- CG code: TAN
- CGA: Tanzania Olympic Committee
- Website: tanzaniaolympics.org
- Medals Ranked 25th: Gold 6 Silver 7 Bronze 11 Total 24

Commonwealth Games appearances (overview)
- 1962; 1966; 1970; 1974; 1978; 1982; 1986; 1990; 1994; 1998; 2002; 2006; 2010; 2014; 2018; 2022; 2026; 2030;

= Tanzania at the Commonwealth Games =

Tanzania has competed in thirteen of the fourteen Commonwealth Games since 1966, following the formation of the country in 1964, missing only the 1986 Commonwealth Games.
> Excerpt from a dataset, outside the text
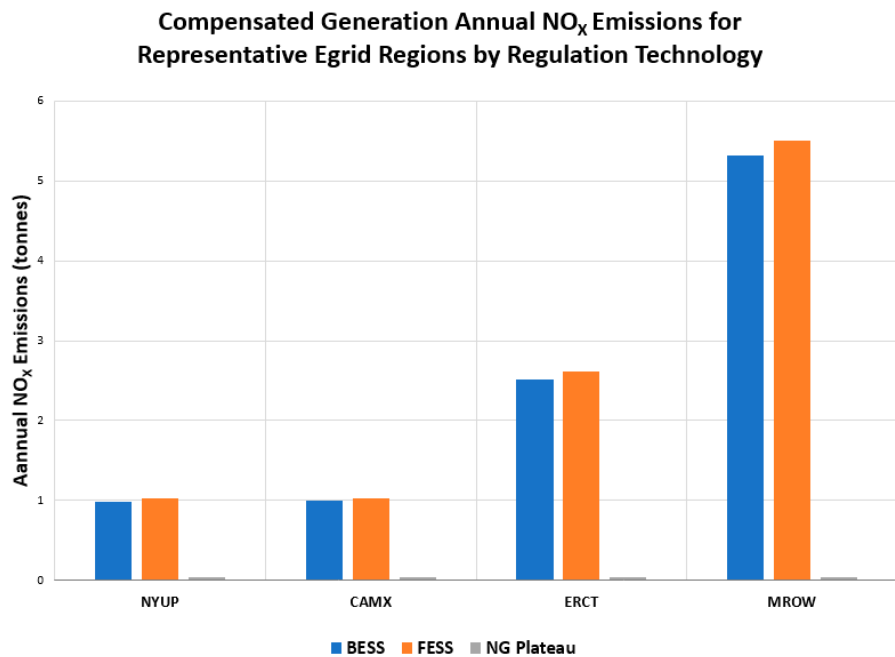
Figure 4. Annual NO X emissions when providing Reg A frequency regulation service with compensated generation for upstate New York (NYUP), California (CAMX), Texas (ERCT), and the upper Midwest (MROW). The BESS and FESS emissions are similar for all regions with the BESS having slightly lower emissions. The compensated generation natural gas plant has significantly lower NO X emissions than the two types of ESS.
One of its predecessor states, Tanganyika, competed in the 1962 British Empire and Commonwealth Games.

==Overall medal tally==

| Games | Gold | Silver | Bronze | Total |
|---|---|---|---|---|
| 1966 Kingston | 0 | 0 | 0 | 0 |
| 1970 Edinburgh | 0 | 1 | 0 | 1 |
| 1974 Christchurch | 1 | 0 | 1 | 2 |
| 1978 Edmonton | 1 | 1 | 0 | 2 |
| 1982 Brisbane | 1 | 2 | 2 | 5 |
| 1990 Auckland | 0 | 1 | 2 | 3 |
| 1994 Victoria | 0 | 0 | 1 | 1 |
| 1998 Kuala Lumpur | 1 | 1 | 1 | 3 |
| 2002 Manchester | 1 | 0 | 1 | 2 |
| 2006 Melbourne | 1 | 0 | 1 | 2 |
| 2010 Delhi | 0 | 0 | 0 | 0 |
| 2014 Glasgow | 0 | 0 | 0 | 0 |
| 2018 Gold Coast | 0 | 0 | 0 | 0 |
| 2022 Birmingham | 0 | 1 | 2 | 3 |
| 2026 Glasgow | 0 | 0 | 0 | 0 |
| Totals (15 entries) | 6 | 7 | 11 | 24 |

==History==
At the 2006 Commonwealth Games, Tanzania was nineteenth in the medal tally with two medals, and was twenty-fourth in the All-time tally of medals, with an overall total of 21 medals.